Les remparts du Kremlin, qui touchent à tant de merveilles religieuses, renferment aussi le palais et les richesses mondaines des tsars, l’un remarquable par ses galeries étagées comme des gradins et aboutissant à un étroit belvédère, l’autre par son revêtement à facettes. Le plus curieux à visiter est celui qu’on appelle le Palais-Rouge. Il renferme toutes les couronnes des diverses contrées subjuguées par la Russie, depuis celle de Kasan jusqu’à celle de Pologne, les globes, les sceptres, les trônes des tsars, les vêtemens que les empereurs ne portent qu’une fois, le jour de leur couronnement, toute l’histoire de l’empire russe racontée par les insignes de la monarchie, tous les dons offerts aux anciens tsars de la Moscovie et à leurs puissans successeurs par les chefs de hordes et les princes qu’ils ont vaincus, et les larges vases d’or sur lesquels la bourgeoisie de Moscou vient offrir le pain et le sel à son souverain chaque fois qu’il daigne l’honorer de sa visite. Il faudrait être lapidaire ou bijoutier pour décrire convenablement l’éclat, la valeur de ces innombrables bouquets d’émeraudes, de saphirs, de brillans, ces tissus de perles et ces chaînes de diamans. J’ai vu le gardien de ce magasin d’orfèvrerie s’épuiser en efforts pour éblouir mes regards par l’aspect de ce luxe asiatique, et j’ai noté seulement trois objets qui éveillaient en moi quelque émotion : les lourdes et larges bottes de Pierre-le-Grand auxquelles le digne empereur remettait lui-même une bonne paire de clous quand le talon faisait mine de vouloir se séparer de la semelle ; le brancard grossier sur lequel Charles XII malade se faisait porter de rang en rang au milieu de ses troupes, le jour de sa terrible bataille de Pultawa, et le livre renfermant la constitution de Pologne, que Nicolas a jeté comme un holocauste au pied du portrait d’Alexandre.
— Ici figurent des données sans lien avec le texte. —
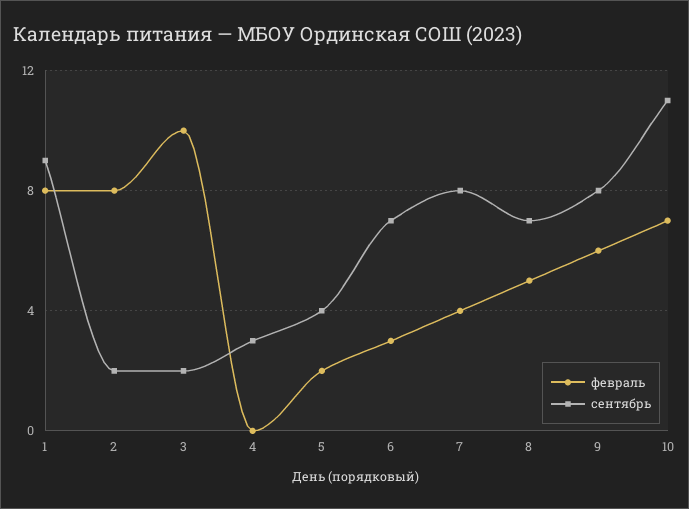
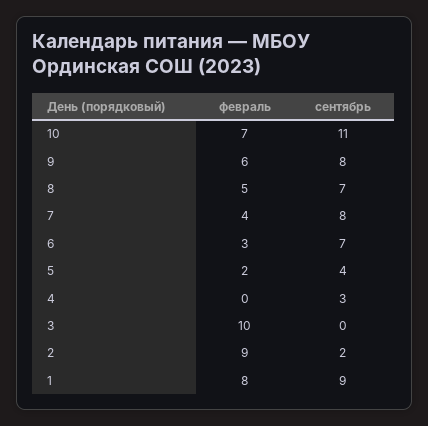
февраль, 2: 8 -> 9
сентябрь, 3: 2 -> 0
Une autre salle est remplie de glaives et de casques, de boucliers et d’armures, émaillés, dorés, ciselés, ceux-ci avec la richesse du goût oriental, ceux-là avec un art exquis. Mais toutes ces armures si pesantes, ces épées à deux mains, ces arquebuses à roue, ne sont que des jouets d’enfant, comparés aux trois gigantesques canons placés à l’entrée de l’arsenal. L’un a la gueule ouverte comme s’il voulait avaler tout d’une fois un régiment ennemi, les deux autres sont longs comme s’ils devaient lancer leurs boulets de Moscou à Constantinople. Tous les trois n’ont qu’un petit inconvénient, c’est de ne pouvoir jamais être employés dans une bataille. Malheureusement près de là il y en a d’autres qui ont fait un glorieux service, et sur lesquels j’ai jeté un triste regard. Ce sont ceux que nos pauvres soldats mourant de froid abandonnèrent d’une main défaillante sur leur route glacée, et que les Russes ont eu tout le temps de recueillir.